Vins français: pire récolte depuis 1945

Le gel puis la sécheresse qui ont touché successivement les vignobles français en 2017 vont déboucher sur la plus petite récolte connue dans le pays depuis 1945, mais avec un millésime d'excellente qualité, selon les professionnels.
Gel, canicule printanière suivie d'un été sec, le vignoble français n'a pas été épargné par les intempéries cette année. Les premières vendanges se sont déroulées avec 10 à 15 jours d'avance en moyenne, avec des quantités en forte baisse - à l'exception de la Bourgogne.
«La production de vin pourrait s'établir en 2017 à 37,2 millions d'hectolitres, soit un niveau inférieur de 18 % à celui de 2016, et de 17 % à celui de la moyenne des cinq dernières années», a annoncé le ministère de l'Agriculture.
Cette nouvelle chute de la production intervient après une année 2016 déjà marquée par des incidents climatiques et par une baisse à deux chiffres de la production, qui en avait fait une des plus faibles récoltes des 30 dernières années.
Mais la baisse pourrait bien être encore plus importante, selon Jérôme Despey, viticulteur et président du conseil spécialisé vin FranceAgriMer : «Je crains que, malheureusement, nous soyons en dessous des 37 millions d'hectolitres.»
Les tests du ministère ont été «réalisés début août, nous n'avions pas commencé la vendange», a-t-il expliqué vendredi lors en conférence de presse, or «c'est lorsqu'on vendange qu'on se rend compte de la réalité de la récolte».
«Partout où l'on vendange, là où on pensait qu'il y avait un peu moins, il y a beaucoup moins», appuie-t-il, évoquant «la récolte la plus petite depuis 1945».
Jusqu'à présent, la plus petite récolte d'après-guerre était de 41 millions d'hectolitres, en 1991.
Gel sévère 
Le Conseil interprofessionnel des vins de Bordeaux (CIVB) a estimé que les dégâts causés par le gel dans le vignoble bordelais allaient se traduire par une baisse de la récolte de l'ordre de 40 %.
Elle serait principalement imputable au gel sévère de printemps qui a touché, à un stade sensible de la vigne, tous les bassins viticoles.
Les bassins du Sud-Ouest (notamment dans le Bordelais), des Charentes, d'Alsace et du Jura ont été les plus affectés.
Si, après le gel, les vignobles ont pu compenser partiellement les pertes dans certains bassins (Val de Loire essentiellement), des pertes liées à la grêle en Bourgogne-Beaujolais, Sud-Ouest, Languedoc et Sud-Est ont également affecté la production.

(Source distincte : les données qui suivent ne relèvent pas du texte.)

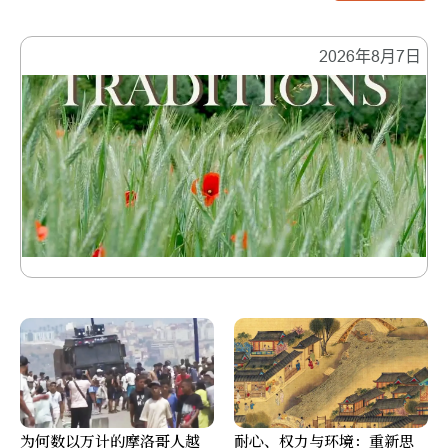
2026年8月7日
为何数以万计的摩洛哥人越
耐心、权力与环境：重新思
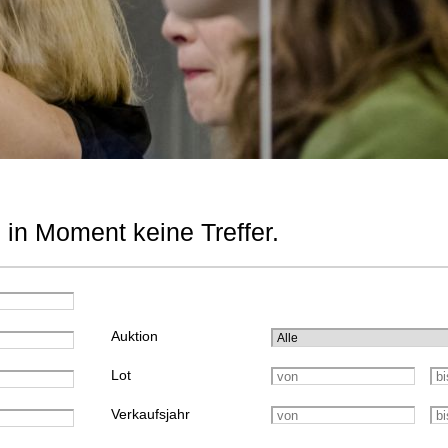
 in Moment keine Treffer.
Auktion
Lot
Verkaufsjahr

Autre phénomène aggravant, la sécheresse s'est accentuée dans les vignobles du Sud-Est, de la Corse, du Languedoc et du Beaujolais et ce phénomène climatique, associé à une canicule et du vent, essentiellement dans la vallée du Rhône, «a conduit à réviser à la baisse l'estimation».
Autre conséquence de la canicule, les premières vendanges ont débuté en avance de 10 à 15 jours, en zone méditerranéenne (Languedoc, Roussillon, Sud-Est et Corse). Le printemps et l'été chauds expliquent cette précocité qui concerne également les autres régions.
Une bonne nouvelle
Du fait de la bonne maturité du raisin et du bon état sanitaire, «2017 va se démarquer par l'aspect qualitatif, fort heureusement!» a assuré M. Despey. Il tient également à rassurer sur d'éventuelles difficultés d'approvisionnement en vin, car les caves sont pleines de vins de l'année précédente, assure-t-il.